03.クビでも腹は空くもので
王都のメインストリートから一本入ったところにある、『サンディ・ドラム亭』。略してサンドラ亭とも呼ばれる食堂が、俺の行きつけだ。ま、ぶっちゃけると名物のサンドラ定食がそこそこ安くてそこそこ美味いからなんだけど。
「こんにちはー」
「いらっしゃいませー!」
いつものように扉を開けて中に入ると、接客係たちの威勢のいい挨拶が返ってくる。これもいつものことで……うん、お昼ちょっと前だからお客さんの数はそんなに多くないな。こんな時間に来るなんてめったにないから、ちょっと新鮮だ。
最初で最後、だろうけど。
「あれ、キャスじゃねえか?」
「あ」
野太い声で名前、愛称のキャスと呼ばれてそちらに視線をやる。聞き慣れた声の主は近衛騎士団団長、マイガス・シーヤさん。テーブルにどっかりと居座って、この時間から肉料理にエール……今日、非番っぽいな。
マイガスさんは近衛騎士だけあってがっつり肉体派で、宰相と同じ黒髪黒目なんだけどこっちは短髪でちと垂れ目。そこに気づくまでが近寄りがたい雰囲気なんだけど、意外と人懐こいひとである。
「おう、こっち座れや。日中に街中にいるのは珍しいな」
「はあ、まあ」
ちょいちょいと手招きを受ける。呼ばれて拒否する理由もないので、お隣の空席に腰を下ろした。
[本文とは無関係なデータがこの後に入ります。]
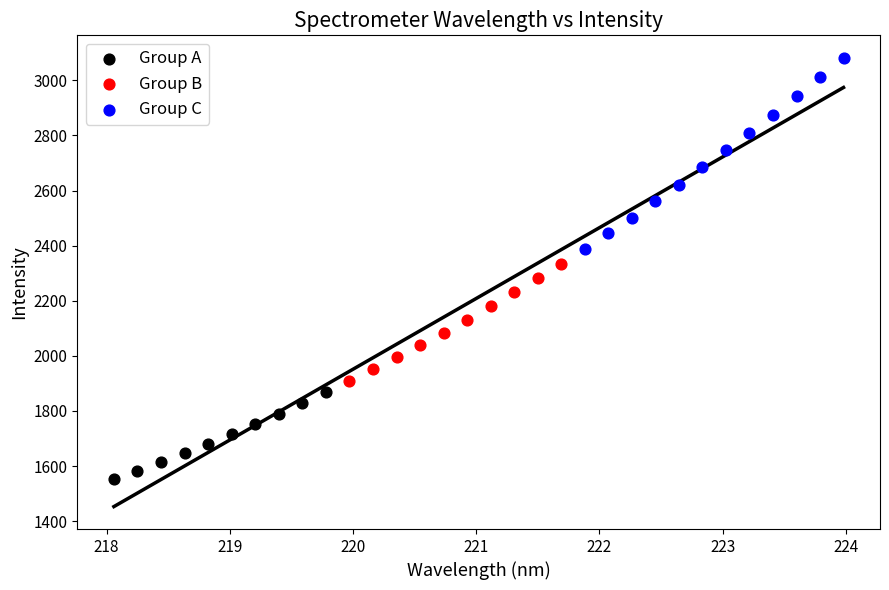

Which series contains the highest Y value?

Group C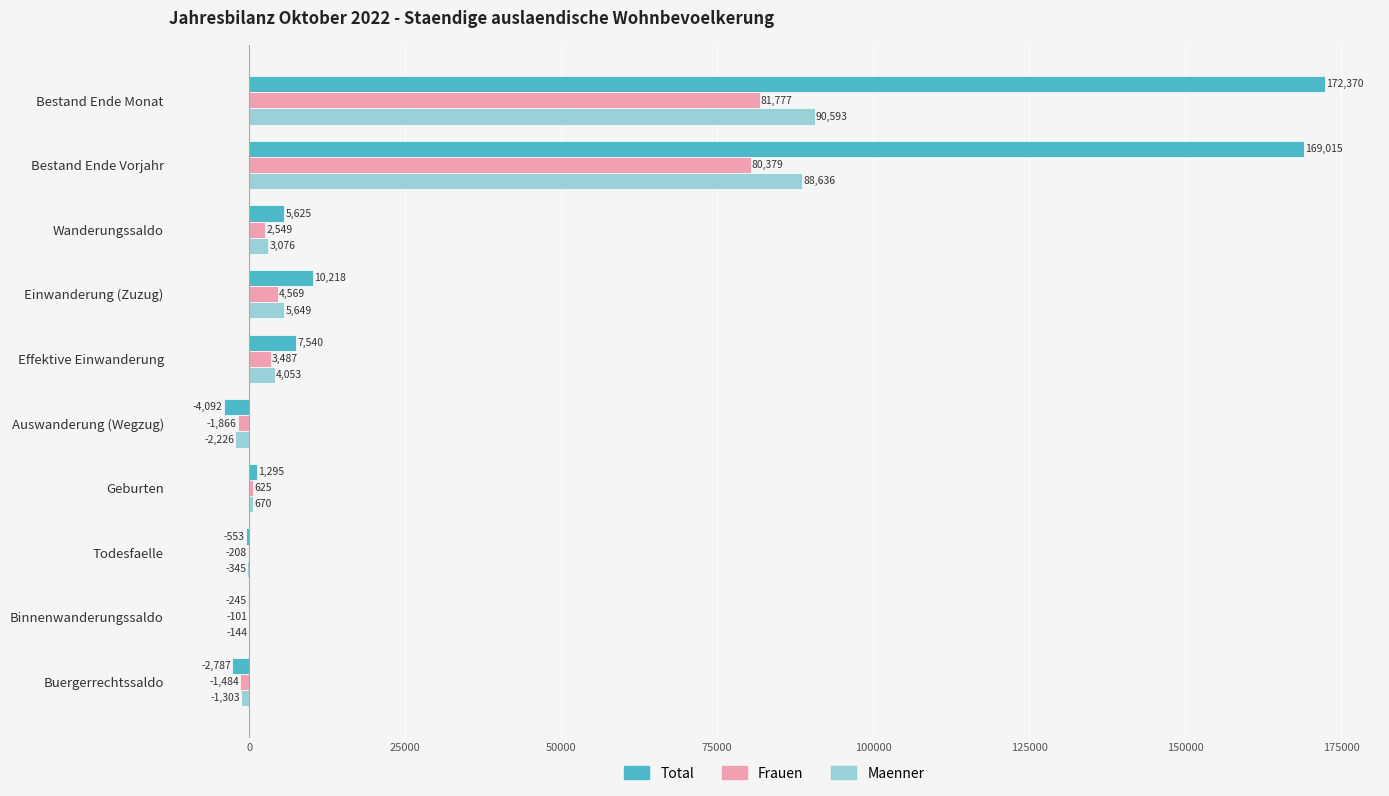

Between Bestand Ende Monat and Binnenwanderungssaldo, which series saw the biggest shift?

Total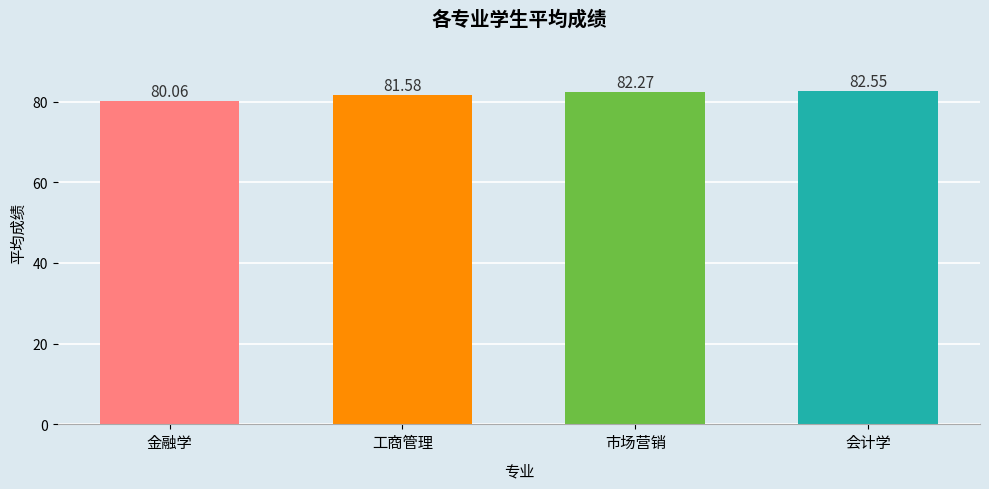

Rank the categories by value from highest to lowest.

会计学, 市场营销, 工商管理, 金融学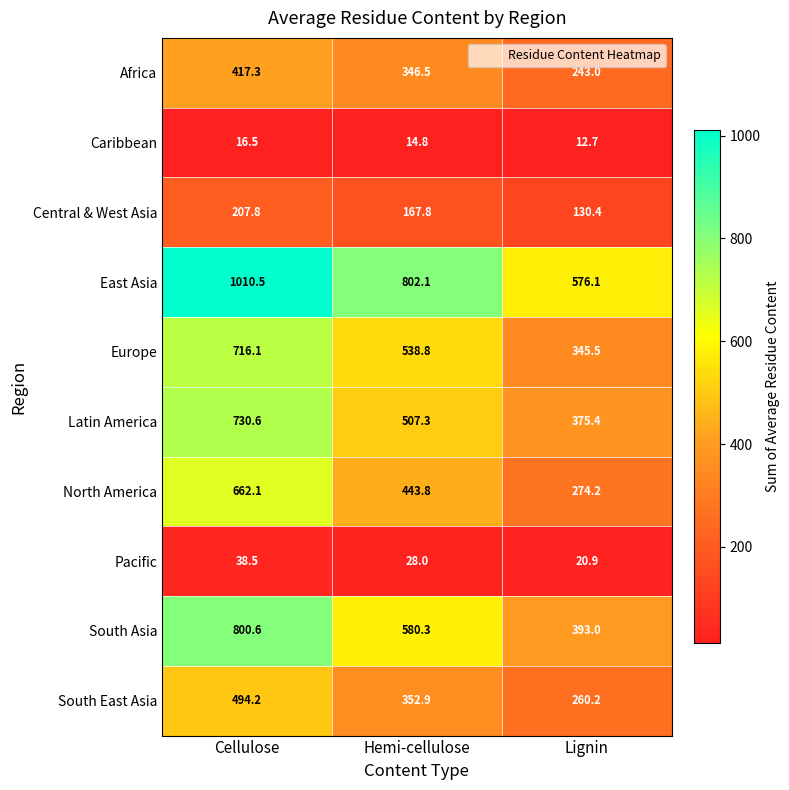

At which label does Europe reach its minimum?

Lignin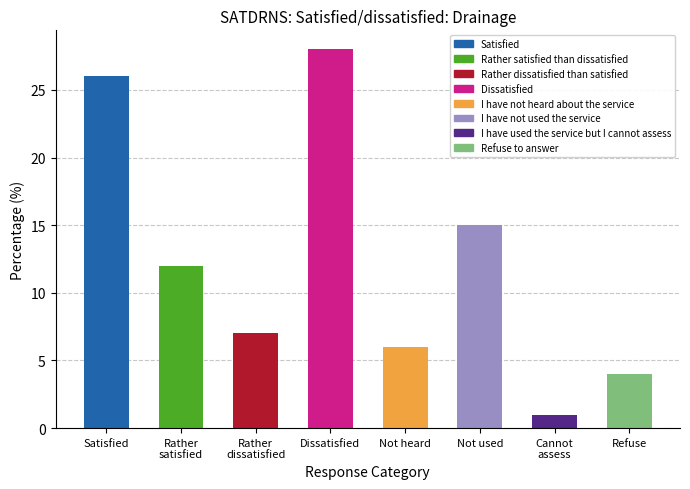

The chart shows a value of 12 at Rather
satisfied. True or false?

True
マイガスさんの前には既に空いた皿が三枚ほどあって、本人はエールをあおりつつ四皿目の肉炒めに手を出している様子。これ、昼飯なのか。いや、晩飯ならわからなくもないんだけど。
「昼は食ったか?」
「あ、いえまだです」
「そっか。おーい、こっちにサンドラ定食!」
「はーい、ちょっとお待ちをー!」
うん、まだ昼食ってないし、ここに来たからには食べる気だったけどさ。マイガスさん、当たり前のように注文してくれた。ちゃんと、お代払わないとなあ。
定食を待つ間に、マイガスさんはエールを飲み干した。どうせ、これも三杯目とか言うんだろうなあ……ま、それはともかくとしてそのまま俺に視線を固定する。そのくらいじゃこの人は酔わないって知ってるからアレだけど、でも目が据わってるのは怖いです。
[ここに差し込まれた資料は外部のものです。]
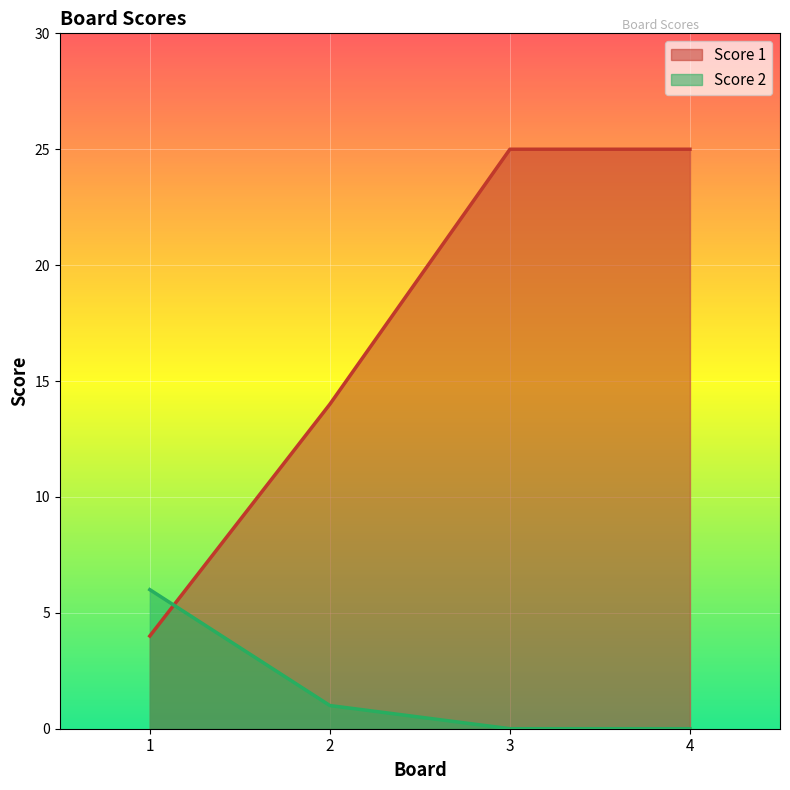

How many lines are shown in the chart?

2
「ところで。お前、どうした? この時間なら、システムの確認だろ」
「あ、はあ……」
ああうん、この人は俺の仕事も知ってる。ついさっきクビになってきたところだけど……でもなんというか、クビになりましたって真面目に言うのも恥ずかしいかな。俺、マイガスさんや他にも色々お世話になってきたのにさ。
だから。
「無職になりました」
ひとまず、そう言ってみた。途端、マイガスさんの表情が真面目に変わる。だから、怖いって。
「は?」
ただでさえ低い声が、床を這うレベルに低くなってる。いやだからマジで怖いんですってば、近衛騎士団長。
「いや。お前さん、特務魔術師だろ? 重要な任務だっつーのに、何で辞めた」
「え、あ」
ズバリと本質を突かれて、一瞬うろたえる。つか、全身固まった。
特務魔術師、王都を守る結界を展開するというとてつもなく重要な任務。それを、放棄したと思われたなら……まあ、そりゃこうなるか。田舎に帰る前に、魂が天に帰りそうだ。
「……自分で辞めたんじゃねえな?」
ややあって、マイガスさんは一つため息をつくとそう問うてきた。え、あ、これはどう反応すりゃいいんだろう、と頭の中がぐるぐる回る間に何か、彼の方では結論が出てたらしい。
「宰相閣下あたりか。王太子殿下も噛んでるな?」
「っ」
あ、しまった。ちょっとした反応でも、この人は見逃さない。さっきの俺の態度で、どうやら見抜いてしまったらしい。
……まいったなあ。ここは素直に頷くか。
「マジか。何考えてやがんだ、二人とも……」
で、つい頷いてしまったらマイガスさんが頭を抱えた。あーそうだよなあ、俺が結界張らなくなったら忙しくなるのは王都守護魔術師団と、そして近衛騎士団、だもんなあ。
「あ、あの、これは人にバラすなって」
「おう、お前はバラしてねーから安心しろ」
思わず、声を落として話しかけるとにっかり笑って頷いてくれた。確かに、俺は何も言ってないもんなあ。マイガスさんが、俺の反応を見て察してくれただけだから。
「サンドラ定食、お待たせしました! 八百ランドになります!」
「おう、俺の預けてる分から差し引いといてくれ」
……あれ、何かお昼奢られてしまった。うわあ、今後どうしよう。俺、王都出ていくつもりなのに。